**摘录:**
-------
当我在本地计算机上运行程序时，读取整数(test case)后，程序崩溃。
为了简化代码，我添加了注释。
问题在isBalanced()函数中显示。
我的代码:

#include <bits/stdc++.h>

using namespace std;

// return true if the passed character belongs to ar[], false otherwise
bool find(char ch,char ar[]){
    for(int i=0;i<3;i++)
        if(ar[i]==ch)
            return true;

    return false;
}


string isBalanced(string s) {
    int size=s.length();
    stack<char>bracket;
    char open[3]={'{','[','('};

    // if size of string is odd then expression is not balanced
    if(size%2!=0)
        return "NO";

    for(int i=0;i<size;i++){
    // if current bracket is opening bracket
    // then push it into bracket stack
    if(find(s[i],open)){
        bracket.push(s[i]);
    }
    // if current bracket is closing bracket
    // then match top element of bracket stack with current bracket
    // if both are matched then pop an element from bracket stack
    // if both are not matched return "NO"
    else{
        // if there is an element to match and current stack is empty then expression is not balanced
        if(bracket.empty())
        return "NO";

        else
        switch (bracket.top()) {
         case '{': 

                if('{'!=s[i])
-------
**清单摘录:**
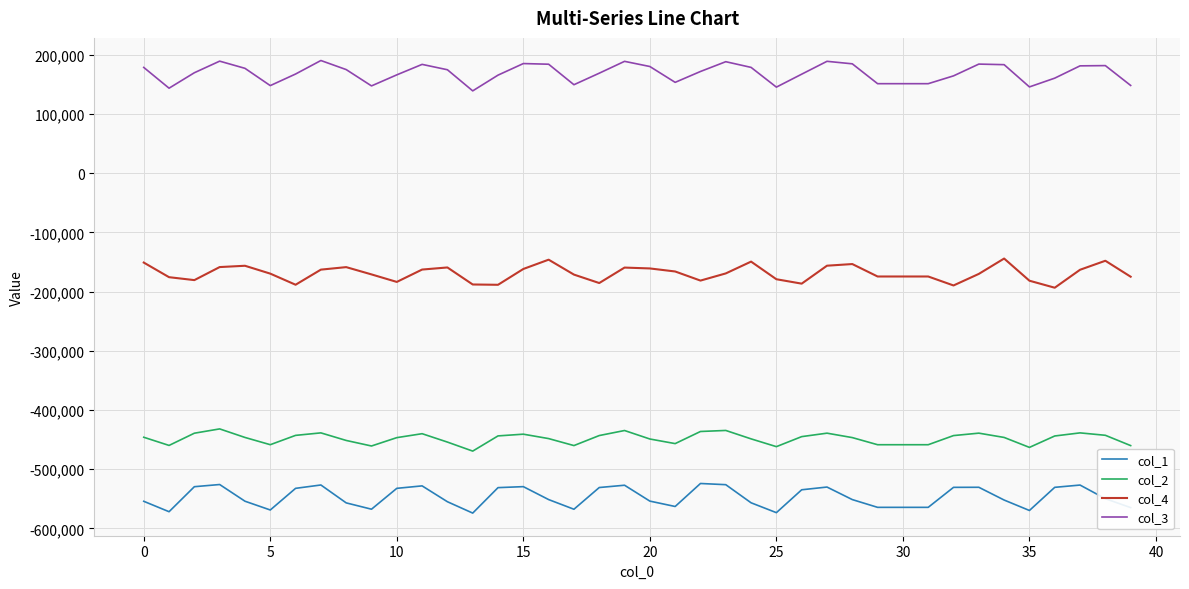

How many series are shown in this chart?

4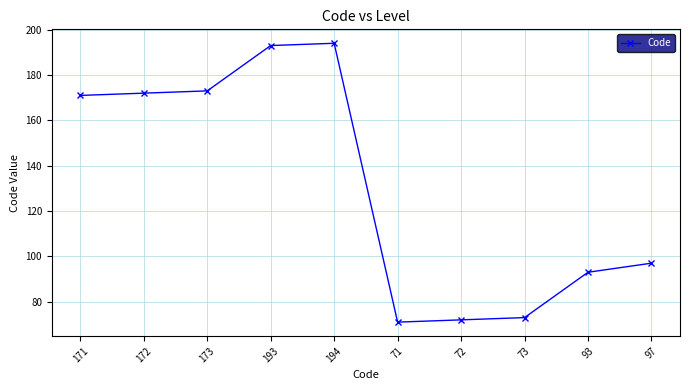

Reading left to right, list all the values displayed in this chart.

171=171	172=172	173=173	193=193	194=194	71=71	72=72	73=73	93=93	97=97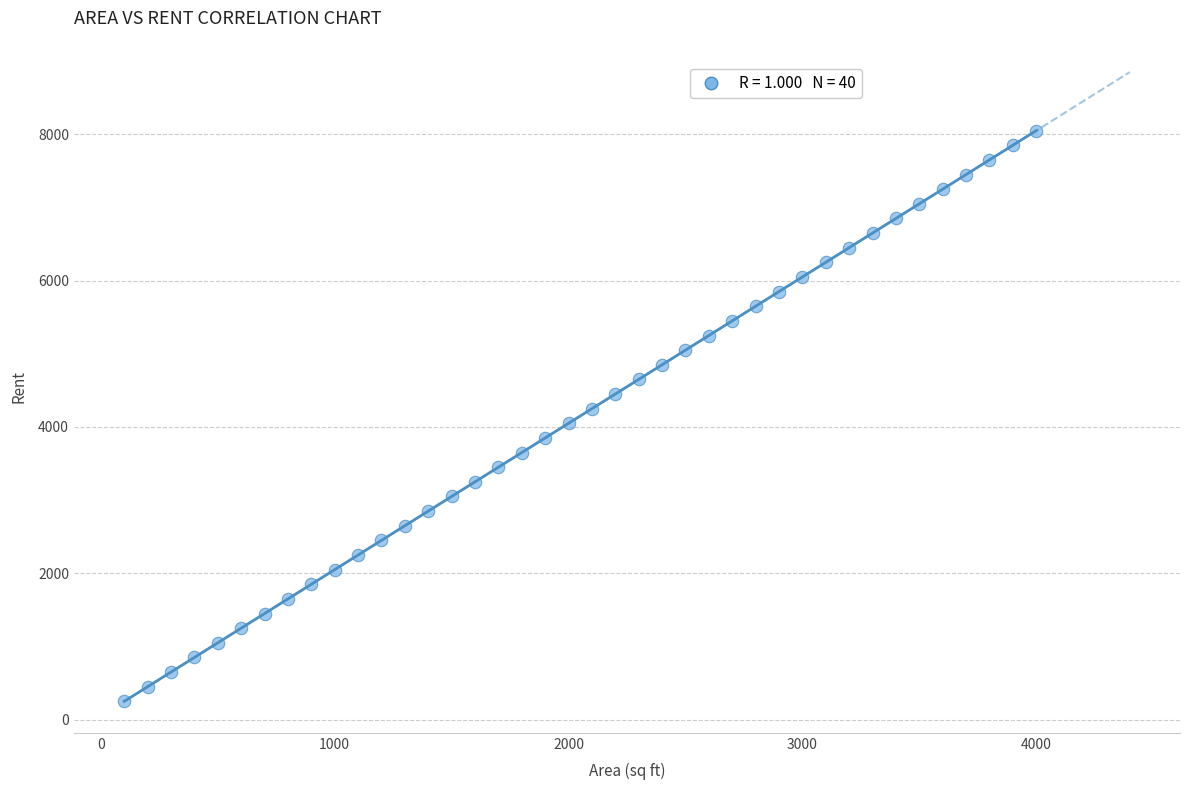

What is the range of Y values (max minus min)?

7800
-------
**待办任务:**
a. 在括号匹配求助帖中，程序在本地计算机上运行时，执行到哪一步之后崩溃？
b. 从括号匹配求助帖末尾的代码行之后继续往下写。

**预期输出:**
a. 读取整数（test case）之后崩溃。

b.
                 return "NO";

                 bracket.pop();
             break;

        case '(':
        if('('!=s[i])
            return "NO";

        bracket.pop();
        break;

        case '[':
        if('['!=s[i])
            return "NO";

        bracket.pop();
        break;
        }

        bracket.pop();
    }
    return "YES";
}

}

int main()
{
    int t;
    cin >> t;
    for (int t_itr = 0; t_itr < t; t_itr++) {
        string s;
        getline(cin, s);
        string result = isBalanced(s);
        cout << result << "\n";
    }
    return 0;
}

Answer 1

两件事情:

不要混合使用getline和运算符>>。要么这样做:

int main()
{
    int t;
    cin >> t;
    cin.ignore();
    for (int t_itr = 0; t_itr < t; t_itr++) {
        string s;
        getline(cin, s);
        string result = isBalanced(s);
        cout << result << "\n";
    }
    return 0;
}

或这样做:

int main()
{
    int t;
    cin >> t;
    for (int t_itr = 0; t_itr < t; t_itr++) {
        string s;
        cin >> s;
        string result = isBalanced(s);
        cout << result << "\n";
    }
    return 0;
}

视情况而定。

您的逻辑有缺陷。这是isBalanced()的正确实现:

string isBalanced(string s) {
    int size=s.length();
    stack<char>bracket;
    char open[3]={'{','[','('};

    if(size%2!=0)
        return "NO";

    for(int i=0;i<size;i++){
        cout << i << endl;
        if(find(s[i],open)){
            bracket.push(s[i]);
        }
        else{
            if(bracket.empty())
                return "NO";
            else
            {
                switch (bracket.top()) {
                    case '{': 
                        if('}'!=s[i])
                            return "NO";
                        break;

                    case '(':
                        if(')'!=s[i])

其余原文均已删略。